:: Records shown

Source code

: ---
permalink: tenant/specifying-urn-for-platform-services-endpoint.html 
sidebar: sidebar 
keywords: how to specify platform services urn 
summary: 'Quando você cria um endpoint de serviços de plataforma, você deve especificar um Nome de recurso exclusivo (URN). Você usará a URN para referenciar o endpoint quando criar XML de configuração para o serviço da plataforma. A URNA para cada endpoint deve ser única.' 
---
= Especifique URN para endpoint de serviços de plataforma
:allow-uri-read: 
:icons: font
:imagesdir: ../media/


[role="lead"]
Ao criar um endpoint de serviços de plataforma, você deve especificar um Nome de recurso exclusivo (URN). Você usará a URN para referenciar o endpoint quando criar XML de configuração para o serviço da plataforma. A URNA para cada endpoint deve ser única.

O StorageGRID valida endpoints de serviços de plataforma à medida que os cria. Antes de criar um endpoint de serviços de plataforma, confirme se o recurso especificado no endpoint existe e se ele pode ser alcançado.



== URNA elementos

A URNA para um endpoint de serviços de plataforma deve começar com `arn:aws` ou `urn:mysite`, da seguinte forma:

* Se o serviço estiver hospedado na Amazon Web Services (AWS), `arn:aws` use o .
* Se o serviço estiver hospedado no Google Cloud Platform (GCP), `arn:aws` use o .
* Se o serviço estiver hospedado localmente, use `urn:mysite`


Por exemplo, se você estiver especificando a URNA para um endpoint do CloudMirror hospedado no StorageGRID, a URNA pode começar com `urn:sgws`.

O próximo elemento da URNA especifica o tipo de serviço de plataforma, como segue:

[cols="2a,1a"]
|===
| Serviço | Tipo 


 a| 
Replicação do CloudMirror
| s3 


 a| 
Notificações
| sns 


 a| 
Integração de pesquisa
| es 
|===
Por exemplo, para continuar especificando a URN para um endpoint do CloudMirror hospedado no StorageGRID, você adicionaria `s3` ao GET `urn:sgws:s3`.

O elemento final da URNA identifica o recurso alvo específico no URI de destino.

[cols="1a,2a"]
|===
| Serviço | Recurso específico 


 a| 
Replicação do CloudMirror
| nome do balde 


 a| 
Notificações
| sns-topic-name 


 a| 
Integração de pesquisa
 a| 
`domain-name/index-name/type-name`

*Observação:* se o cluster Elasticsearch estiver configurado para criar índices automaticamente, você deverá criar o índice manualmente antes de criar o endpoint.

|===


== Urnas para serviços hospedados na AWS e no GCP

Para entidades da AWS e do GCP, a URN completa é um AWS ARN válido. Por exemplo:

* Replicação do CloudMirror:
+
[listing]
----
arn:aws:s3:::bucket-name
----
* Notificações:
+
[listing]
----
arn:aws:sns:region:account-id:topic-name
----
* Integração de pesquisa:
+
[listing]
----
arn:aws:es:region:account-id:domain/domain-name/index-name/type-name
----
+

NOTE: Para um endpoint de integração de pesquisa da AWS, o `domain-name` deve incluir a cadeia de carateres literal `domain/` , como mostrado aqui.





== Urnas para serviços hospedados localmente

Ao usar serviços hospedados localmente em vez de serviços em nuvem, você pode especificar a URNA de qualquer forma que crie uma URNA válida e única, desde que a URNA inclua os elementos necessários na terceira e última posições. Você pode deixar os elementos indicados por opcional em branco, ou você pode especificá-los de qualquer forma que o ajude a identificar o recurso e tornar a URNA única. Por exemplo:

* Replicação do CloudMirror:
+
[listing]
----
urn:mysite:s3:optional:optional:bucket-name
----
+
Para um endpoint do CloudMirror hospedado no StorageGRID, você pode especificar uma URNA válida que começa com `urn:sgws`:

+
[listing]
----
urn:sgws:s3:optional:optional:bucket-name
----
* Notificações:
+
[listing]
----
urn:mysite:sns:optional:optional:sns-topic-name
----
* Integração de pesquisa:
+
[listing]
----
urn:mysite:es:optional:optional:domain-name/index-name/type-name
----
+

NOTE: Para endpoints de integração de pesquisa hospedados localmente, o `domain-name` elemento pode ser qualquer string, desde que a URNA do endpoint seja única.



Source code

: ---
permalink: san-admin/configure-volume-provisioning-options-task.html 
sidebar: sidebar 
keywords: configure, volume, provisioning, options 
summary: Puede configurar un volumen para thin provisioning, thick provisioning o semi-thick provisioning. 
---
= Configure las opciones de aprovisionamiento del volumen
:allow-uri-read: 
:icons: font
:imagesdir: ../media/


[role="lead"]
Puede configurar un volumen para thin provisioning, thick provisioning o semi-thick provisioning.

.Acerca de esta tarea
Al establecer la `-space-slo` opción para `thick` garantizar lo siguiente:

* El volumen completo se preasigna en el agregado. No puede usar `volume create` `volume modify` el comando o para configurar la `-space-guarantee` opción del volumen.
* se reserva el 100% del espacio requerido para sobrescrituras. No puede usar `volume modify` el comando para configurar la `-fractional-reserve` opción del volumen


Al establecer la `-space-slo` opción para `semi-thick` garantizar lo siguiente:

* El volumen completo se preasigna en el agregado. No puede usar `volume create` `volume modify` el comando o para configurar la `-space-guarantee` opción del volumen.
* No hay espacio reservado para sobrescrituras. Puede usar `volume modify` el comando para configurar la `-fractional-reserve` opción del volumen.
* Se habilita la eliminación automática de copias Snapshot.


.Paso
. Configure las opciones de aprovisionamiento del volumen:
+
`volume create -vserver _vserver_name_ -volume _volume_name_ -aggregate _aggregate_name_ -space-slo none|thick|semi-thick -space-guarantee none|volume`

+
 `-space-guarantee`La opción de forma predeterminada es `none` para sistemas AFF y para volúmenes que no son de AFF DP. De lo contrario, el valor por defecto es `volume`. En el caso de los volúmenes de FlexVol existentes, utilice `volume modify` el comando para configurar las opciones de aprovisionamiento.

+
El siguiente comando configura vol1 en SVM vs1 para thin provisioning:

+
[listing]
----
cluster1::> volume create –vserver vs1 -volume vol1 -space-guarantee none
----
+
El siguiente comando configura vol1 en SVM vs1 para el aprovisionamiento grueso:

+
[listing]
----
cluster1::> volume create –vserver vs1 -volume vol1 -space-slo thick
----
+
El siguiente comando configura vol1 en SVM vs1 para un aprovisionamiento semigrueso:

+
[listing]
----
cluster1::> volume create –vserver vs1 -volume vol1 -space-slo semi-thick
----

::::

=== Exercise details ===
Only the data above, repeated exactly, should make up the reply.

=== Result of the task ===
Source code

: ---
permalink: tenant/specifying-urn-for-platform-services-endpoint.html 
sidebar: sidebar 
keywords: how to specify platform services urn 
summary: 'Quando você cria um endpoint de serviços de plataforma, você deve especificar um Nome de recurso exclusivo (URN). Você usará a URN para referenciar o endpoint quando criar XML de configuração para o serviço da plataforma. A URNA para cada endpoint deve ser única.' 
---
= Especifique URN para endpoint de serviços de plataforma
:allow-uri-read: 
:icons: font
:imagesdir: ../media/


[role="lead"]
Ao criar um endpoint de serviços de plataforma, você deve especificar um Nome de recurso exclusivo (URN). Você usará a URN para referenciar o endpoint quando criar XML de configuração para o serviço da plataforma. A URNA para cada endpoint deve ser única.

O StorageGRID valida endpoints de serviços de plataforma à medida que os cria. Antes de criar um endpoint de serviços de plataforma, confirme se o recurso especificado no endpoint existe e se ele pode ser alcançado.



== URNA elementos

A URNA para um endpoint de serviços de plataforma deve começar com `arn:aws` ou `urn:mysite`, da seguinte forma:

* Se o serviço estiver hospedado na Amazon Web Services (AWS), `arn:aws` use o .
* Se o serviço estiver hospedado no Google Cloud Platform (GCP), `arn:aws` use o .
* Se o serviço estiver hospedado localmente, use `urn:mysite`


Por exemplo, se você estiver especificando a URNA para um endpoint do CloudMirror hospedado no StorageGRID, a URNA pode começar com `urn:sgws`.

O próximo elemento da URNA especifica o tipo de serviço de plataforma, como segue:

[cols="2a,1a"]
|===
| Serviço | Tipo 


 a| 
Replicação do CloudMirror
| s3 


 a| 
Notificações
| sns 


 a| 
Integração de pesquisa
| es 
|===
Por exemplo, para continuar especificando a URN para um endpoint do CloudMirror hospedado no StorageGRID, você adicionaria `s3` ao GET `urn:sgws:s3`.

O elemento final da URNA identifica o recurso alvo específico no URI de destino.

[cols="1a,2a"]
|===
| Serviço | Recurso específico 


 a| 
Replicação do CloudMirror
| nome do balde 


 a| 
Notificações
| sns-topic-name 


 a| 
Integração de pesquisa
 a| 
`domain-name/index-name/type-name`

*Observação:* se o cluster Elasticsearch estiver configurado para criar índices automaticamente, você deverá criar o índice manualmente antes de criar o endpoint.

|===


== Urnas para serviços hospedados na AWS e no GCP

Para entidades da AWS e do GCP, a URN completa é um AWS ARN válido. Por exemplo:

* Replicação do CloudMirror:
+
[listing]
----
arn:aws:s3:::bucket-name
----
* Notificações:
+
[listing]
----
arn:aws:sns:region:account-id:topic-name
----
* Integração de pesquisa:
+
[listing]
----
arn:aws:es:region:account-id:domain/domain-name/index-name/type-name
----
+

NOTE: Para um endpoint de integração de pesquisa da AWS, o `domain-name` deve incluir a cadeia de carateres literal `domain/` , como mostrado aqui.





== Urnas para serviços hospedados localmente

Ao usar serviços hospedados localmente em vez de serviços em nuvem, você pode especificar a URNA de qualquer forma que crie uma URNA válida e única, desde que a URNA inclua os elementos necessários na terceira e última posições. Você pode deixar os elementos indicados por opcional em branco, ou você pode especificá-los de qualquer forma que o ajude a identificar o recurso e tornar a URNA única. Por exemplo:

* Replicação do CloudMirror:
+
[listing]
----
urn:mysite:s3:optional:optional:bucket-name
----
+
Para um endpoint do CloudMirror hospedado no StorageGRID, você pode especificar uma URNA válida que começa com `urn:sgws`:

+
[listing]
----
urn:sgws:s3:optional:optional:bucket-name
----
* Notificações:
+
[listing]
----
urn:mysite:sns:optional:optional:sns-topic-name
----
* Integração de pesquisa:
+
[listing]
----
urn:mysite:es:optional:optional:domain-name/index-name/type-name
----
+

NOTE: Para endpoints de integração de pesquisa hospedados localmente, o `domain-name` elemento pode ser qualquer string, desde que a URNA do endpoint seja única.



Source code

: ---
permalink: san-admin/configure-volume-provisioning-options-task.html 
sidebar: sidebar 
keywords: configure, volume, provisioning, options 
summary: Puede configurar un volumen para thin provisioning, thick provisioning o semi-thick provisioning. 
---
= Configure las opciones de aprovisionamiento del volumen
:allow-uri-read: 
:icons: font
:imagesdir: ../media/


[role="lead"]
Puede configurar un volumen para thin provisioning, thick provisioning o semi-thick provisioning.

.Acerca de esta tarea
Al establecer la `-space-slo` opción para `thick` garantizar lo siguiente:

* El volumen completo se preasigna en el agregado. No puede usar `volume create` `volume modify` el comando o para configurar la `-space-guarantee` opción del volumen.
* se reserva el 100% del espacio requerido para sobrescrituras. No puede usar `volume modify` el comando para configurar la `-fractional-reserve` opción del volumen


Al establecer la `-space-slo` opción para `semi-thick` garantizar lo siguiente:

* El volumen completo se preasigna en el agregado. No puede usar `volume create` `volume modify` el comando o para configurar la `-space-guarantee` opción del volumen.
* No hay espacio reservado para sobrescrituras. Puede usar `volume modify` el comando para configurar la `-fractional-reserve` opción del volumen.
* Se habilita la eliminación automática de copias Snapshot.


.Paso
. Configure las opciones de aprovisionamiento del volumen:
+
`volume create -vserver _vserver_name_ -volume _volume_name_ -aggregate _aggregate_name_ -space-slo none|thick|semi-thick -space-guarantee none|volume`

+
 `-space-guarantee`La opción de forma predeterminada es `none` para sistemas AFF y para volúmenes que no son de AFF DP. De lo contrario, el valor por defecto es `volume`. En el caso de los volúmenes de FlexVol existentes, utilice `volume modify` el comando para configurar las opciones de aprovisionamiento.

+
El siguiente comando configura vol1 en SVM vs1 para thin provisioning:

+
[listing]
----
cluster1::> volume create –vserver vs1 -volume vol1 -space-guarantee none
----
+
El siguiente comando configura vol1 en SVM vs1 para el aprovisionamiento grueso:

+
[listing]
----
cluster1::> volume create –vserver vs1 -volume vol1 -space-slo thick
----
+
El siguiente comando configura vol1 en SVM vs1 para un aprovisionamiento semigrueso:

+
[listing]
----
cluster1::> volume create –vserver vs1 -volume vol1 -space-slo semi-thick
----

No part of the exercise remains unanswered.